POWDER SNOW’ is my favorite song of all time. It’s a song that manages to capture the essence of the series perfectly. The notion of love is delineated, accentuated, and made all the more incredible by the singer of the piece — perhaps the largest, the most incredible victim it all. It’s a song about a love that never ends. It’s a love that was not requited, but it was a love that also never diminished. It’s a simple love song. One, cheesy in nature, but also one nonpareil in having its veracity deferred to. It’s a song that carries extreme emotion behind it. The extreme emotions don’t quite seem unnatural in the context of the song. In fact, they seem all the more attenuated, casual, and matter-of-fact. It’s a song that manages to convey the most extreme of emotions, while maintaining minimal instrumentation and execution.

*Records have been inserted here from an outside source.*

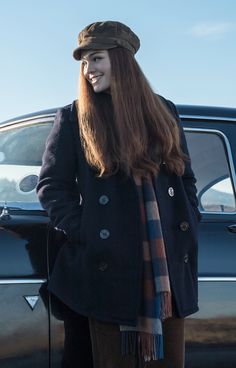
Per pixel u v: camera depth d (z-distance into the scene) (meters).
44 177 2.37
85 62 2.39
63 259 2.39
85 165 2.33
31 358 2.46
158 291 2.19
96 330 2.28
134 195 2.24
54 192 2.33
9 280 2.48
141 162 2.27
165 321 2.33
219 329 2.77
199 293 2.77
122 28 2.39
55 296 2.50
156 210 2.26
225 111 3.23
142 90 2.39
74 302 2.28
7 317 2.46
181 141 2.53
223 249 2.88
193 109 3.17
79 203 2.36
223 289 2.81
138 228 2.22
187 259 2.34
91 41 2.35
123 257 2.20
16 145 3.09
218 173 3.09
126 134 2.28
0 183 2.96
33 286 2.50
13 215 2.68
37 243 2.58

And second, by performing ‘POWDER SNOW’ itself, Setsuna conveys the notion of Todokanai Koi (届かない恋).
She wrote the song, she played the sung, and she sung the song.
Try to envision emotions in the shape of electromagnetic waves, undulating through the air. Electromagnetic waves follow certain physical laws, but they don’t specifically seek a receiver on their own volition. In this instance, Setsuna serves as the receptor herself — that incredible amount of emotion, of passion which had previously been propagated through the air indiscriminately, centered on one individual. In holding all the emotions on her own, there is no catharsis. As the sole receptor, each time she sings, that amount of passion increases, and since her emotions always have a targeted direction, there is no release. Her love at that point only grows greater and greater. In other words, when she says something as nonchalant, as obvious as:
“I’m still singing.”
So despite just how lightly-delivered the line is, it’s powered by a lot of emotion. Typically, trying to talk about a love this intense would be subject to ridicule. It simply wouldn’t exist, or it’d feel far too out there. But Setsuna, with ‘POWDER SNOW’, manages to sing of the most grandiose of loves, with minimalist execution. In doing that, its verisimilitude is certain, and its grandeur, obvious.
It’s without a doubt, a breathtaking song. White Album 2, is an phenomenal work.